# Work instructions
Rewrite the entries below, substituting "site" for every "locality" and leaving everything else unchanged.

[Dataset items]
◇ ◇ ◇ ◇

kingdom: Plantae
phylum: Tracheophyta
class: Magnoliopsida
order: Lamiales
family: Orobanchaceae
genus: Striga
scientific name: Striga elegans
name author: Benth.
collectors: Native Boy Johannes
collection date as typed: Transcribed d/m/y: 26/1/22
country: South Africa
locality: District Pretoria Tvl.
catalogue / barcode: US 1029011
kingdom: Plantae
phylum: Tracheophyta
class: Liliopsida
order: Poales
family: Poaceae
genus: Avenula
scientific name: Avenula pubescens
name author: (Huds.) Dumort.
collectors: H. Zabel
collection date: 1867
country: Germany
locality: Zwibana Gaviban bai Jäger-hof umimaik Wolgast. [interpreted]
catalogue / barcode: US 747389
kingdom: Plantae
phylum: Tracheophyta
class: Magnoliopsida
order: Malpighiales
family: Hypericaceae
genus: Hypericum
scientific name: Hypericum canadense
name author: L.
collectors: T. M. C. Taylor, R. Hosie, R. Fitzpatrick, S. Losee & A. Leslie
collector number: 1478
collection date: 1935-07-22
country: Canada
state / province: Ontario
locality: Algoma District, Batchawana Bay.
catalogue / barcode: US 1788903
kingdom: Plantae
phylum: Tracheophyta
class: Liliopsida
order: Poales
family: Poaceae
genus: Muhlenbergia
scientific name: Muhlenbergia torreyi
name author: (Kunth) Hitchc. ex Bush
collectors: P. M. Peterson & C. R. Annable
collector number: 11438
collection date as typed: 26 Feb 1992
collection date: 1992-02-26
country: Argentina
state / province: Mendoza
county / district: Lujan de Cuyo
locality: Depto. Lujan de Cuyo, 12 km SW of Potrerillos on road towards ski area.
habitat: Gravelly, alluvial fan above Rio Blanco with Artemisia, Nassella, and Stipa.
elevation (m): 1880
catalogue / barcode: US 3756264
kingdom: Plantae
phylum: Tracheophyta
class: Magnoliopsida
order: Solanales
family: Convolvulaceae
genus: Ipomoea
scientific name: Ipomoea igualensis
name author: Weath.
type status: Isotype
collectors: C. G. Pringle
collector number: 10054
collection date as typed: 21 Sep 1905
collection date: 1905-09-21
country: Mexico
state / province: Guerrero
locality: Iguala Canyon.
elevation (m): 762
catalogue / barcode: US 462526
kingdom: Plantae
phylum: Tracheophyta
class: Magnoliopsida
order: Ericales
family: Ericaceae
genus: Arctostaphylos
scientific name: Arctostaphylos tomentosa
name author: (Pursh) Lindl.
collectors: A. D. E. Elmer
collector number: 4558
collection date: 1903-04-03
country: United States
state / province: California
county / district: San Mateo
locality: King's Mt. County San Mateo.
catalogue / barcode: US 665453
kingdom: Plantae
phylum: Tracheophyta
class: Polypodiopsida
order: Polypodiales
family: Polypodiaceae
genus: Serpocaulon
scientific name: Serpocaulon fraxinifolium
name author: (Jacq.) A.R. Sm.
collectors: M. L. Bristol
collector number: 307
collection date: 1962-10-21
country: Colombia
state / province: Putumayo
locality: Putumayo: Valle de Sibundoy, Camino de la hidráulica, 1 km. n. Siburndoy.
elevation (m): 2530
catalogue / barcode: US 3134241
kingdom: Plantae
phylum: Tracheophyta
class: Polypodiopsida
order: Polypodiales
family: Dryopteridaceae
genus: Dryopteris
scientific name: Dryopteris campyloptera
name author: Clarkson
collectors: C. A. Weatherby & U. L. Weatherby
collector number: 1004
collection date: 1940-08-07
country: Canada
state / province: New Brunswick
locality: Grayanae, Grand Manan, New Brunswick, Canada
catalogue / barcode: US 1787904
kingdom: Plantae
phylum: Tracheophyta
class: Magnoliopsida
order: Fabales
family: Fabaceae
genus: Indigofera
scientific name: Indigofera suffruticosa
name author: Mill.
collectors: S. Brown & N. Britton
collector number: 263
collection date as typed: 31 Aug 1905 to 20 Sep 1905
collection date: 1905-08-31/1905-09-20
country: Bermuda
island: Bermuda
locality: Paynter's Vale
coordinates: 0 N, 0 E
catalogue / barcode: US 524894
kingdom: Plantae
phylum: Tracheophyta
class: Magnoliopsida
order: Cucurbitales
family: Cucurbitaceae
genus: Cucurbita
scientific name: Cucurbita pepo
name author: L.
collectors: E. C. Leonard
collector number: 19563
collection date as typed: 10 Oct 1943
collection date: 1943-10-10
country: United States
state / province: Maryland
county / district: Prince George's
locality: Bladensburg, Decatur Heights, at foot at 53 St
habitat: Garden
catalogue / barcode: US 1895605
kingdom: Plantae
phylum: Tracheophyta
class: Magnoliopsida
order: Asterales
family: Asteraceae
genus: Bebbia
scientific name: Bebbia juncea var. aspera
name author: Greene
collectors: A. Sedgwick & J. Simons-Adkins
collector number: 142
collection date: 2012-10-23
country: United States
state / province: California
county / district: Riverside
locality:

◇ ◇ ◇ ◇

# Result of this task
kingdom: Plantae
phylum: Tracheophyta
class: Magnoliopsida
order: Lamiales
family: Orobanchaceae
genus: Striga
scientific name: Striga elegans
name author: Benth.
collectors: Native Boy Johannes
collection date as typed: Transcribed d/m/y: 26/1/22
country: South Africa
site: District Pretoria Tvl.
catalogue / barcode: US 1029011
kingdom: Plantae
phylum: Tracheophyta
class: Liliopsida
order: Poales
family: Poaceae
genus: Avenula
scientific name: Avenula pubescens
name author: (Huds.) Dumort.
collectors: H. Zabel
collection date: 1867
country: Germany
site: Zwibana Gaviban bai Jäger-hof umimaik Wolgast. [interpreted]
catalogue / barcode: US 747389
kingdom: Plantae
phylum: Tracheophyta
class: Magnoliopsida
order: Malpighiales
family: Hypericaceae
genus: Hypericum
scientific name: Hypericum canadense
name author: L.
collectors: T. M. C. Taylor, R. Hosie, R. Fitzpatrick, S. Losee & A. Leslie
collector number: 1478
collection date: 1935-07-22
country: Canada
state / province: Ontario
site: Algoma District, Batchawana Bay.
catalogue / barcode: US 1788903
kingdom: Plantae
phylum: Tracheophyta
class: Liliopsida
order: Poales
family: Poaceae
genus: Muhlenbergia
scientific name: Muhlenbergia torreyi
name author: (Kunth) Hitchc. ex Bush
collectors: P. M. Peterson & C. R. Annable
collector number: 11438
collection date as typed: 26 Feb 1992
collection date: 1992-02-26
country: Argentina
state / province: Mendoza
county / district: Lujan de Cuyo
site: Depto. Lujan de Cuyo, 12 km SW of Potrerillos on road towards ski area.
habitat: Gravelly, alluvial fan above Rio Blanco with Artemisia, Nassella, and Stipa.
elevation (m): 1880
catalogue / barcode: US 3756264
kingdom: Plantae
phylum: Tracheophyta
class: Magnoliopsida
order: Solanales
family: Convolvulaceae
genus: Ipomoea
scientific name: Ipomoea igualensis
name author: Weath.
type status: Isotype
collectors: C. G. Pringle
collector number: 10054
collection date as typed: 21 Sep 1905
collection date: 1905-09-21
country: Mexico
state / province: Guerrero
site: Iguala Canyon.
elevation (m): 762
catalogue / barcode: US 462526
kingdom: Plantae
phylum: Tracheophyta
class: Magnoliopsida
order: Ericales
family: Ericaceae
genus: Arctostaphylos
scientific name: Arctostaphylos tomentosa
name author: (Pursh) Lindl.
collectors: A. D. E. Elmer
collector number: 4558
collection date: 1903-04-03
country: United States
state / province: California
county / district: San Mateo
site: King's Mt. County San Mateo.
catalogue / barcode: US 665453
kingdom: Plantae
phylum: Tracheophyta
class: Polypodiopsida
order: Polypodiales
family: Polypodiaceae
genus: Serpocaulon
scientific name: Serpocaulon fraxinifolium
name author: (Jacq.) A.R. Sm.
collectors: M. L. Bristol
collector number: 307
collection date: 1962-10-21
country: Colombia
state / province: Putumayo
site: Putumayo: Valle de Sibundoy, Camino de la hidráulica, 1 km. n. Siburndoy.
elevation (m): 2530
catalogue / barcode: US 3134241
kingdom: Plantae
phylum: Tracheophyta
class: Polypodiopsida
order: Polypodiales
family: Dryopteridaceae
genus: Dryopteris
scientific name: Dryopteris campyloptera
name author: Clarkson
collectors: C. A. Weatherby & U. L. Weatherby
collector number: 1004
collection date: 1940-08-07
country: Canada
state / province: New Brunswick
site: Grayanae, Grand Manan, New Brunswick, Canada
catalogue / barcode: US 1787904
kingdom: Plantae
phylum: Tracheophyta
class: Magnoliopsida
order: Fabales
family: Fabaceae
genus: Indigofera
scientific name: Indigofera suffruticosa
name author: Mill.
collectors: S. Brown & N. Britton
collector number: 263
collection date as typed: 31 Aug 1905 to 20 Sep 1905
collection date: 1905-08-31/1905-09-20
country: Bermuda
island: Bermuda
site: Paynter's Vale
coordinates: 0 N, 0 E
catalogue / barcode: US 524894
kingdom: Plantae
phylum: Tracheophyta
class: Magnoliopsida
order: Cucurbitales
family: Cucurbitaceae
genus: Cucurbita
scientific name: Cucurbita pepo
name author: L.
collectors: E. C. Leonard
collector number: 19563
collection date as typed: 10 Oct 1943
collection date: 1943-10-10
country: United States
state / province: Maryland
county / district: Prince George's
site: Bladensburg, Decatur Heights, at foot at 53 St
habitat: Garden
catalogue / barcode: US 1895605
kingdom: Plantae
phylum: Tracheophyta
class: Magnoliopsida
order: Asterales
family: Asteraceae
genus: Bebbia
scientific name: Bebbia juncea var. aspera
name author: Greene
collectors: A. Sedgwick & J. Simons-Adkins
collector number: 142
collection date: 2012-10-23
country: United States
state / province: California
county / district: Riverside
site:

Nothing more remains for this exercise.